◆ **TASK MATERIAL**:
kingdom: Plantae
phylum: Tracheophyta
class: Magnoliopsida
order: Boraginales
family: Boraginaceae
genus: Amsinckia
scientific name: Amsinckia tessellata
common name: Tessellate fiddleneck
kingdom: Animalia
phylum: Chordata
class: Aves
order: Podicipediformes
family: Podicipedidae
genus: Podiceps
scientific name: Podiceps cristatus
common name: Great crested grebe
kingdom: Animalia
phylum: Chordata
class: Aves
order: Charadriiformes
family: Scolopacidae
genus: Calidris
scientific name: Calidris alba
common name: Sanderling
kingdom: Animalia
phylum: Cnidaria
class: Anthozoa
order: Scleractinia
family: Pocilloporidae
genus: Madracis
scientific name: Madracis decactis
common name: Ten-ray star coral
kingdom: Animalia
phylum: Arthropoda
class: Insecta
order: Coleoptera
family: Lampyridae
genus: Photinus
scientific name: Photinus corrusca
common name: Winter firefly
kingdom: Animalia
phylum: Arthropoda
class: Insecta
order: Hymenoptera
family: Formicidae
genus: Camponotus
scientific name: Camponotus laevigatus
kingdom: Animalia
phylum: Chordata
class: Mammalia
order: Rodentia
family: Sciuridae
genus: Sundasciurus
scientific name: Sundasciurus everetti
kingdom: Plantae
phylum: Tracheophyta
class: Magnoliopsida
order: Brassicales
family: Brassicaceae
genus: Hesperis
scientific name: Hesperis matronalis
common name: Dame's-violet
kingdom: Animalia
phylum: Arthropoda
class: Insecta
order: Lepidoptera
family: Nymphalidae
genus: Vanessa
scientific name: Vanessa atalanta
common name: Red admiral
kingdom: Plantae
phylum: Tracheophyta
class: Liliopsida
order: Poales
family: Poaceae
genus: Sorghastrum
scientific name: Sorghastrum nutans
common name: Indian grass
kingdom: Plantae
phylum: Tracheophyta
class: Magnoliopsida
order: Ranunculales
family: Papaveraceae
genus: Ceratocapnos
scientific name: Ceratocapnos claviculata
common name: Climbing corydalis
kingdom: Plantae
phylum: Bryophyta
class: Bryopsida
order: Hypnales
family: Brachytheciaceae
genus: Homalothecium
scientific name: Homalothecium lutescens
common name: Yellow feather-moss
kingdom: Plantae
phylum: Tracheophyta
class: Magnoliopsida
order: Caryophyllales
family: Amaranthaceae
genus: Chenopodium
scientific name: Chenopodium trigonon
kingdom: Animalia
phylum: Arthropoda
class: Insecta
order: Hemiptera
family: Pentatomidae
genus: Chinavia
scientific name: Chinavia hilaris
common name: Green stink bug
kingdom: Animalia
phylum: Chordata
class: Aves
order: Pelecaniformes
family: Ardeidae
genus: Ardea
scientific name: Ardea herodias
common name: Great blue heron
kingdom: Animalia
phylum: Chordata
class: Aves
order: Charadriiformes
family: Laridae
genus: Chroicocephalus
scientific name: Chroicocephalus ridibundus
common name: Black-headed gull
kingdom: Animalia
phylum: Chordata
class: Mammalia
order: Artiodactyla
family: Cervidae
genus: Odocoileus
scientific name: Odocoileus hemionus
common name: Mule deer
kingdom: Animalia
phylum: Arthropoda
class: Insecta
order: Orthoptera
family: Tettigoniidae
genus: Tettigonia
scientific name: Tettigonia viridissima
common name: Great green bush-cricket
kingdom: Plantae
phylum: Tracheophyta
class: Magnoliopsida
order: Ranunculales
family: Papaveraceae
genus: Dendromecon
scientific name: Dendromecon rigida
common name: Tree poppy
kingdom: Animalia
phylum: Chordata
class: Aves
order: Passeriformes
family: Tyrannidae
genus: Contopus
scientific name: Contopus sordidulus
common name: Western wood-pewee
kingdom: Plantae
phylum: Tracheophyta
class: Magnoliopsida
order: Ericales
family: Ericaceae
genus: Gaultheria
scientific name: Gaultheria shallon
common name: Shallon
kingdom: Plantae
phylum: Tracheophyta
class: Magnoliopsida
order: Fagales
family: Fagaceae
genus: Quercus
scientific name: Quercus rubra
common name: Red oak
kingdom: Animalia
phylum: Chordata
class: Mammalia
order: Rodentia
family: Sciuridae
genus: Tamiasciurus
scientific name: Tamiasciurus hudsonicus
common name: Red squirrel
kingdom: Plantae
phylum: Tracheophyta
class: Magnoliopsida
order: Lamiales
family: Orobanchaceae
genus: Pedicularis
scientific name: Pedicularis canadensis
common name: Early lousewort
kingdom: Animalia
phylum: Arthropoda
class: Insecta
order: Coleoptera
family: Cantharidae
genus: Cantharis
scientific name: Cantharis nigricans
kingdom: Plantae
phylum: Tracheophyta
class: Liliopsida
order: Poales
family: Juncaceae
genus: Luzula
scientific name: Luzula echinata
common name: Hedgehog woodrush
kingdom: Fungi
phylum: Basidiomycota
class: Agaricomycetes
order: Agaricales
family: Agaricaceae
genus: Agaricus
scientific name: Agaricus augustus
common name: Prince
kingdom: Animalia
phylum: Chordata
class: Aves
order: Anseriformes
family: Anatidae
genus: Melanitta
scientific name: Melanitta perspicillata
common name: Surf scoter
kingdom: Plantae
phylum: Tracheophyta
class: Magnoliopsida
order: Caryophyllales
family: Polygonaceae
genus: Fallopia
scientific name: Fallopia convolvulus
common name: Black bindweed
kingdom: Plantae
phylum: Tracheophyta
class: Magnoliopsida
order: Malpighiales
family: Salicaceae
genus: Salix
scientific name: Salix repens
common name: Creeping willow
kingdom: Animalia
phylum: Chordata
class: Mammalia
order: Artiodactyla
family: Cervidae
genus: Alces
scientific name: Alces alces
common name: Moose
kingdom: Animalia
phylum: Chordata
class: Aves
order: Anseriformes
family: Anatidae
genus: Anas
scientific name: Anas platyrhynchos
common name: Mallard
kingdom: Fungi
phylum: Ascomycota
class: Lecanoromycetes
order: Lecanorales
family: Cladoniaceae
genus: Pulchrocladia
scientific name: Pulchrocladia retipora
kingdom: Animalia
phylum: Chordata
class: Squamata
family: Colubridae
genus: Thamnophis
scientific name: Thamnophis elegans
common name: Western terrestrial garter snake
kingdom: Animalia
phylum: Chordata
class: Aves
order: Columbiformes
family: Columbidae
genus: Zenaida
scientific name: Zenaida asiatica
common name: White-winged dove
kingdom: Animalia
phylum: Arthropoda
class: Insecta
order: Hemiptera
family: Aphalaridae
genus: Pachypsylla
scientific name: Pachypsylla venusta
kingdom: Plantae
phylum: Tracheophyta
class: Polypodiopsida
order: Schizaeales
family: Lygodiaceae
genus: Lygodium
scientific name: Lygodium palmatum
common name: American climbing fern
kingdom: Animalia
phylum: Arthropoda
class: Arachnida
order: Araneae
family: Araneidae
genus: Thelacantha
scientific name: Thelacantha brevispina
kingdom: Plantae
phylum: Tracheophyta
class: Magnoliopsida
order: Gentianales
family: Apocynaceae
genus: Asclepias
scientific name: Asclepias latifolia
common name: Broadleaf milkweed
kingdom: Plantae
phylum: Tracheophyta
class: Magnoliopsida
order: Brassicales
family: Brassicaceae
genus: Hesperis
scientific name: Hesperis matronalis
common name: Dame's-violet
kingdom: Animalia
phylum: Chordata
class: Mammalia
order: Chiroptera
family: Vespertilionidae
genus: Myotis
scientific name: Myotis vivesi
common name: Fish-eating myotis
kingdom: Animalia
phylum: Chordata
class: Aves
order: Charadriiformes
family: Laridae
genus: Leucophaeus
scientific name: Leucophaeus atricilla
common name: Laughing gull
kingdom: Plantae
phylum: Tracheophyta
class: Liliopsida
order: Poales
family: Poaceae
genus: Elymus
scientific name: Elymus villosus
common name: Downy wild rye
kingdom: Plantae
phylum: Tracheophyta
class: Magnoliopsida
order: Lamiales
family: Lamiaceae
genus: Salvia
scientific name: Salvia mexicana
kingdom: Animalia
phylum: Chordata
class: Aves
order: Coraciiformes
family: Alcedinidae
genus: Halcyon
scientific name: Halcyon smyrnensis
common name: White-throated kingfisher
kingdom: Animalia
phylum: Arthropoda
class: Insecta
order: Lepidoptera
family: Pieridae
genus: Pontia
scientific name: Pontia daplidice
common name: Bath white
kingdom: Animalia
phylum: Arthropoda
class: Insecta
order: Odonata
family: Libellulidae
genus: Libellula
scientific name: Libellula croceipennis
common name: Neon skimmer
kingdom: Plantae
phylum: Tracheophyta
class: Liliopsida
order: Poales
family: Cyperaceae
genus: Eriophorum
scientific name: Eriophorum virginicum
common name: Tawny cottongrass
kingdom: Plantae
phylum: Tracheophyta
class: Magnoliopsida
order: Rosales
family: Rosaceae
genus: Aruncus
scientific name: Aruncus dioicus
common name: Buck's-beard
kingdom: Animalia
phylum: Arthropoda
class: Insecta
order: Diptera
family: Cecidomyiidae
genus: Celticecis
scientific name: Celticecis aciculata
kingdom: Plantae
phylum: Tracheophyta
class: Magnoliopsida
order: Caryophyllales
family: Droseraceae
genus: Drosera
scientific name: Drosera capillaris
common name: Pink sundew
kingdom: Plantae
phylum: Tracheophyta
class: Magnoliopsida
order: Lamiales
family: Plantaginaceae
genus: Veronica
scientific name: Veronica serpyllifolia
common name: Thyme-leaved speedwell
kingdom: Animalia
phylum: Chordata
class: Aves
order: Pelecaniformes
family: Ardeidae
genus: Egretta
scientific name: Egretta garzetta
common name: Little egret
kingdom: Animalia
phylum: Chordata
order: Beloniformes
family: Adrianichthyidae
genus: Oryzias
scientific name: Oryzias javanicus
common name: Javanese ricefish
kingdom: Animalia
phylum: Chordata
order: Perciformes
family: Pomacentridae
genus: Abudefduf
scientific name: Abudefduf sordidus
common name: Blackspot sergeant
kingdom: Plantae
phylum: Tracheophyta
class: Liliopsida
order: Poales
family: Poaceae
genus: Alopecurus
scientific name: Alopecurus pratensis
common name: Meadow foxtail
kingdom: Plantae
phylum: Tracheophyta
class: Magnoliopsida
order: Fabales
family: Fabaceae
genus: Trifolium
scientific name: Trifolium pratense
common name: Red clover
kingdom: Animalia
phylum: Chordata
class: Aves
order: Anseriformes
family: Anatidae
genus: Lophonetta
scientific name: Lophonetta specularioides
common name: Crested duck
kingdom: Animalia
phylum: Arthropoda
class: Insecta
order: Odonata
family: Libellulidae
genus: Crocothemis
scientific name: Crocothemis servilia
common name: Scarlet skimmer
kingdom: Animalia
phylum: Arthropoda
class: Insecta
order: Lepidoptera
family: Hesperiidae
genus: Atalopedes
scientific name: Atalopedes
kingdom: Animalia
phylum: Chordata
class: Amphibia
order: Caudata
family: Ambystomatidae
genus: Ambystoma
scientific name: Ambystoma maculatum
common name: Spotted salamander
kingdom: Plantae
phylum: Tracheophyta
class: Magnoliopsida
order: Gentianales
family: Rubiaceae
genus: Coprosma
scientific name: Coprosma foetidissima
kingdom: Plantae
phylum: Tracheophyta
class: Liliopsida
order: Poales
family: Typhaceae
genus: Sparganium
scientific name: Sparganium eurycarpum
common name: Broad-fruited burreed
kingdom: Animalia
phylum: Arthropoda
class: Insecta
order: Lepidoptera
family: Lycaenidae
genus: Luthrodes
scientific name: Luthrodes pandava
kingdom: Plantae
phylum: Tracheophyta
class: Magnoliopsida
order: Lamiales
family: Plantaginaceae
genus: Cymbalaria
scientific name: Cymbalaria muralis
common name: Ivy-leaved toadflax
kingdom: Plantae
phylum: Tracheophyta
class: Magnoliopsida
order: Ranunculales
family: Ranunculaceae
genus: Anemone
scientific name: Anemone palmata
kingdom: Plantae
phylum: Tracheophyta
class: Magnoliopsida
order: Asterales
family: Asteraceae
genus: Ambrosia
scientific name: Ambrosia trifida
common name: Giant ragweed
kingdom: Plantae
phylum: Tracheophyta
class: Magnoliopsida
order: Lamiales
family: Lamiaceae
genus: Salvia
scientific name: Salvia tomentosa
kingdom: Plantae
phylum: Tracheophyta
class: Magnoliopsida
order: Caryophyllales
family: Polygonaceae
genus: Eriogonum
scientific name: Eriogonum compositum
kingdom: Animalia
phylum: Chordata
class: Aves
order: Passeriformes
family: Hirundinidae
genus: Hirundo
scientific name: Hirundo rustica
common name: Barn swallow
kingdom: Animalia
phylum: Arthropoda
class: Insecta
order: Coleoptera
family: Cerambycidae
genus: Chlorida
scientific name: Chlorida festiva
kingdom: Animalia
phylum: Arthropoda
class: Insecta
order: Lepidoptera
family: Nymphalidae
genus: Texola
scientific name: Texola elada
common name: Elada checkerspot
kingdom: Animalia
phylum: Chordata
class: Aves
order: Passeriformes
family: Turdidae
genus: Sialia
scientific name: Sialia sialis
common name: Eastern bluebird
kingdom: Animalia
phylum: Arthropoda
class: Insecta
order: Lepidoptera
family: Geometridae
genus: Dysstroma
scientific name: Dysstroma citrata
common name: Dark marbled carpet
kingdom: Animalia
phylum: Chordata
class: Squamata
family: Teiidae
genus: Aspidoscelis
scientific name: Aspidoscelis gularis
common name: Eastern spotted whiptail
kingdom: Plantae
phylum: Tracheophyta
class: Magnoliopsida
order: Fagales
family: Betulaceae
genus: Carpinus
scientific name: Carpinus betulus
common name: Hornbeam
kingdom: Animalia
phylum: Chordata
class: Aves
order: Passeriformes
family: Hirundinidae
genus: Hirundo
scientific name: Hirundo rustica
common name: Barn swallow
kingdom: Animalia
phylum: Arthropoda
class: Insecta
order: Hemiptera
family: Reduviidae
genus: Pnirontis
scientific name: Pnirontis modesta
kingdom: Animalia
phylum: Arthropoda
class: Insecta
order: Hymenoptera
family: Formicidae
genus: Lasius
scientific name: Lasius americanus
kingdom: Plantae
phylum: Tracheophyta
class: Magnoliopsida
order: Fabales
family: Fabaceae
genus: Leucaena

◆ **JOB**: Switch "scientific name" to "binomial name" in the listing, starting with the line containing "common name: Great green bush-cricket" and going on through the line containing "order: Agaricales". Return only those lines, with everything else unchanged.

◆ **THE SOLUTION**:
common name: Great green bush-cricket
kingdom: Plantae
phylum: Tracheophyta
class: Magnoliopsida
order: Ranunculales
family: Papaveraceae
genus: Dendromecon
binomial name: Dendromecon rigida
common name: Tree poppy
kingdom: Animalia
phylum: Chordata
class: Aves
order: Passeriformes
family: Tyrannidae
genus: Contopus
binomial name: Contopus sordidulus
common name: Western wood-pewee
kingdom: Plantae
phylum: Tracheophyta
class: Magnoliopsida
order: Ericales
family: Ericaceae
genus: Gaultheria
binomial name: Gaultheria shallon
common name: Shallon
kingdom: Plantae
phylum: Tracheophyta
class: Magnoliopsida
order: Fagales
family: Fagaceae
genus: Quercus
binomial name: Quercus rubra
common name: Red oak
kingdom: Animalia
phylum: Chordata
class: Mammalia
order: Rodentia
family: Sciuridae
genus: Tamiasciurus
binomial name: Tamiasciurus hudsonicus
common name: Red squirrel
kingdom: Plantae
phylum: Tracheophyta
class: Magnoliopsida
order: Lamiales
family: Orobanchaceae
genus: Pedicularis
binomial name: Pedicularis canadensis
common name: Early lousewort
kingdom: Animalia
phylum: Arthropoda
class: Insecta
order: Coleoptera
family: Cantharidae
genus: Cantharis
binomial name: Cantharis nigricans
kingdom: Plantae
phylum: Tracheophyta
class: Liliopsida
order: Poales
family: Juncaceae
genus: Luzula
binomial name: Luzula echinata
common name: Hedgehog woodrush
kingdom: Fungi
phylum: Basidiomycota
class: Agaricomycetes
order: Agaricales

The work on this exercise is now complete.